> Selected excerpt
-=-=-
Re: Activation of IGBinary serialization extension in 5.4 by default

From: Date: Sun, 21 Aug 2011 23:49:31 +0000
Subject: Re: Activation of IGBinary serialization extension in 5.4 by default
References: 1 2 3 4 5 6 7 8 9  Groups: php.internals 
Request: Send a blank email to [email protected] to get a copy of this message
On 08/19/2011 10:54 PM, Ferenc Kovacs wrote:
> On Fri, Aug 19, 2011 at 2:47 PM, Arpad Ray <[email protected]> wrote:
>> On Fri, Aug 19, 2011 at 1:40 PM, Ferenc Kovacs <[email protected]> wrote:
>>> On Fri, Aug 19, 2011 at 2:31 PM, Arpad Ray <[email protected]> wrote:
>>>> On Fri, Aug 19, 2011 at 1:04 PM, Ferenc Kovacs <[email protected]> wrote:
>>>>> the downside would be that if you want to serialize/unserialize the
>>>>> data outside of php, your implementation should take care of this
>>>>> prefix.
-=-=-
> Task item a
Repeat the mailing-list message about enabling IGBinary serialization in 5.4 word for word, from start to end.
The rows are separate material with no connection to the mailing-list message.
-=-=-
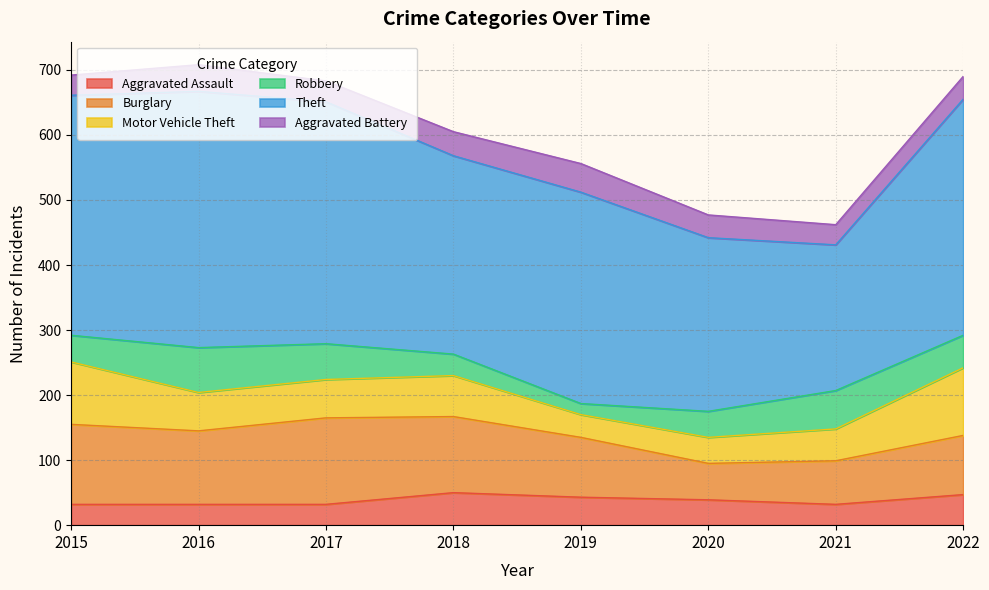

At which label is Motor Vehicle Theft closest to 69?

2018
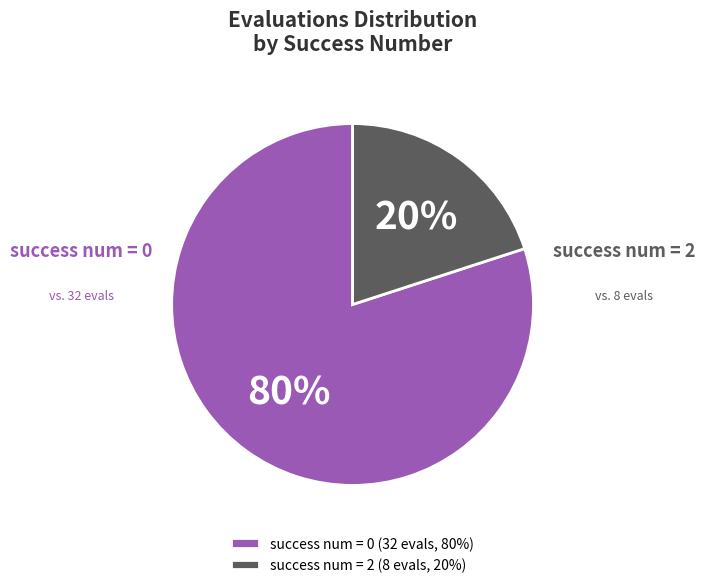

Does success num = 2 represent more than half of the total?

No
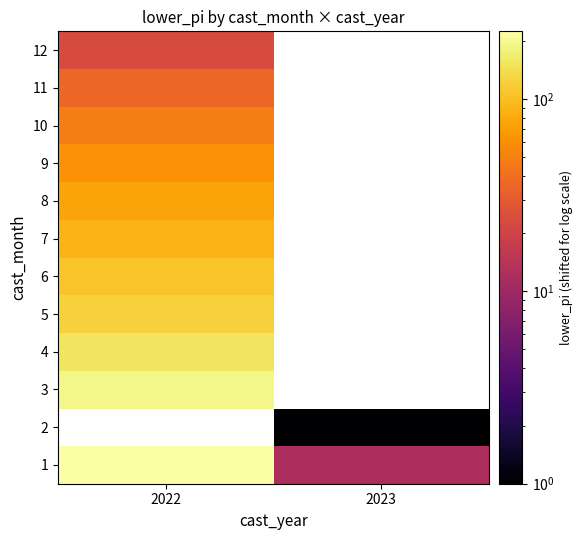

At 2022, list the series in order from smallest to largest.

12, 11, 10, 9, 8, 7, 6, 5, 4, 1, 2, 3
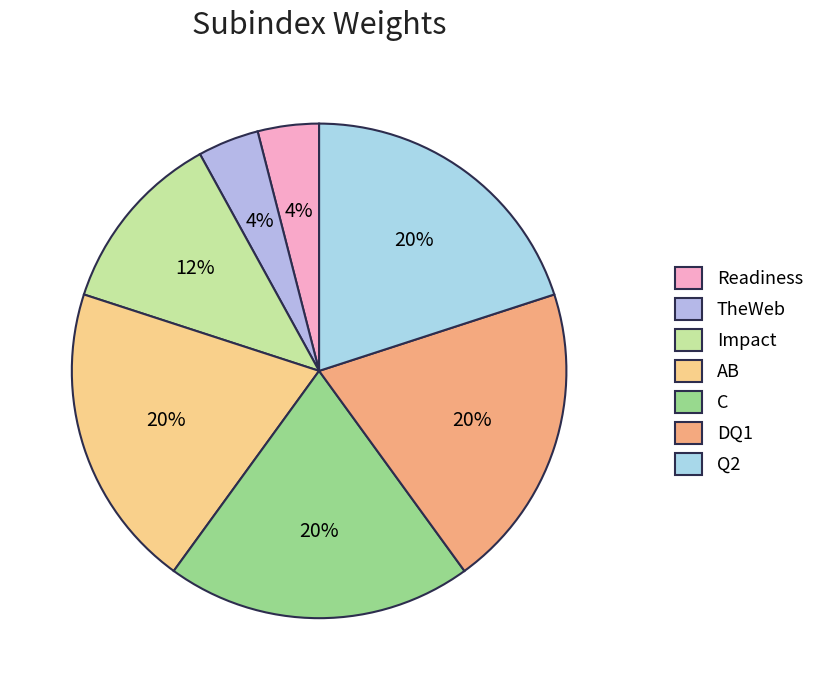

Does C represent more than half of the total?

No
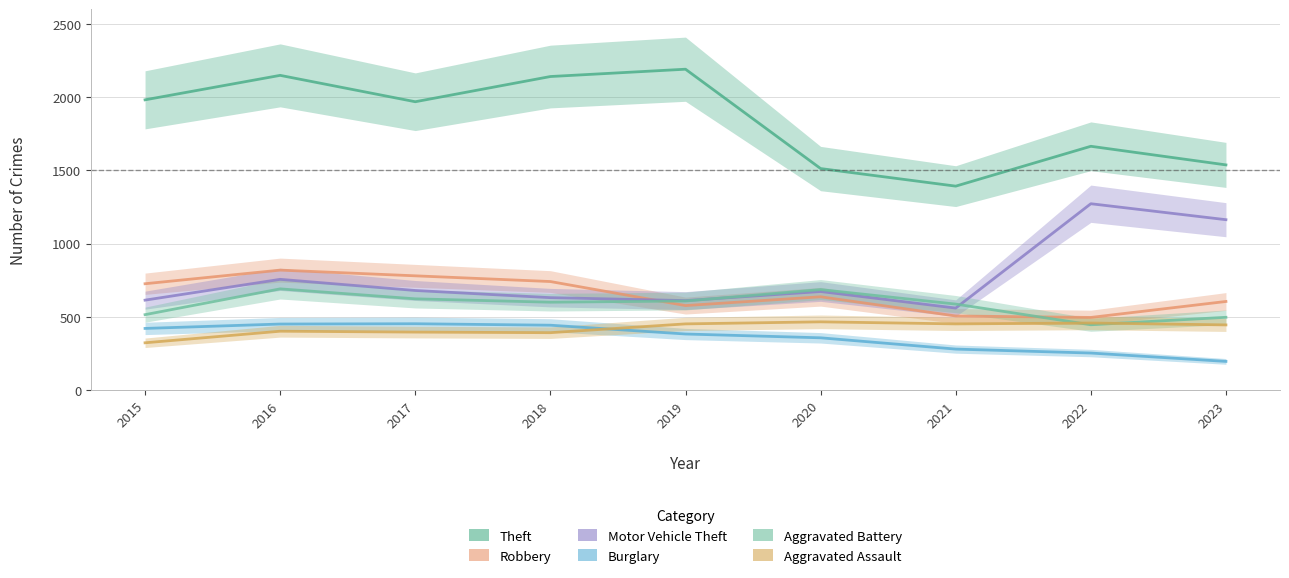

What is the maximum value for Robbery?

819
-=-=-
> Task item b
Please pick out every line of the rows that contains the word "than", and copy each of those lines.

> Response a
Re: Activation of IGBinary serialization extension in 5.4 by default

From: Date: Sun, 21 Aug 2011 23:49:31 +0000
Subject: Re: Activation of IGBinary serialization extension in 5.4 by default
References: 1 2 3 4 5 6 7 8 9  Groups: php.internals 
Request: Send a blank email to [email protected] to get a copy of this message
On 08/19/2011 10:54 PM, Ferenc Kovacs wrote:
> On Fri, Aug 19, 2011 at 2:47 PM, Arpad Ray <[email protected]> wrote:
>> On Fri, Aug 19, 2011 at 1:40 PM, Ferenc Kovacs <[email protected]> wrote:
>>> On Fri, Aug 19, 2011 at 2:31 PM, Arpad Ray <[email protected]> wrote:
>>>> On Fri, Aug 19, 2011 at 1:04 PM, Ferenc Kovacs <[email protected]> wrote:
>>>>> the downside would be that if you want to serialize/unserialize the
>>>>> data outside of php, your implementation should take care of this
>>>>> prefix.

> Response b
Does success num = 2 represent more than half of the total?
Does C represent more than half of the total?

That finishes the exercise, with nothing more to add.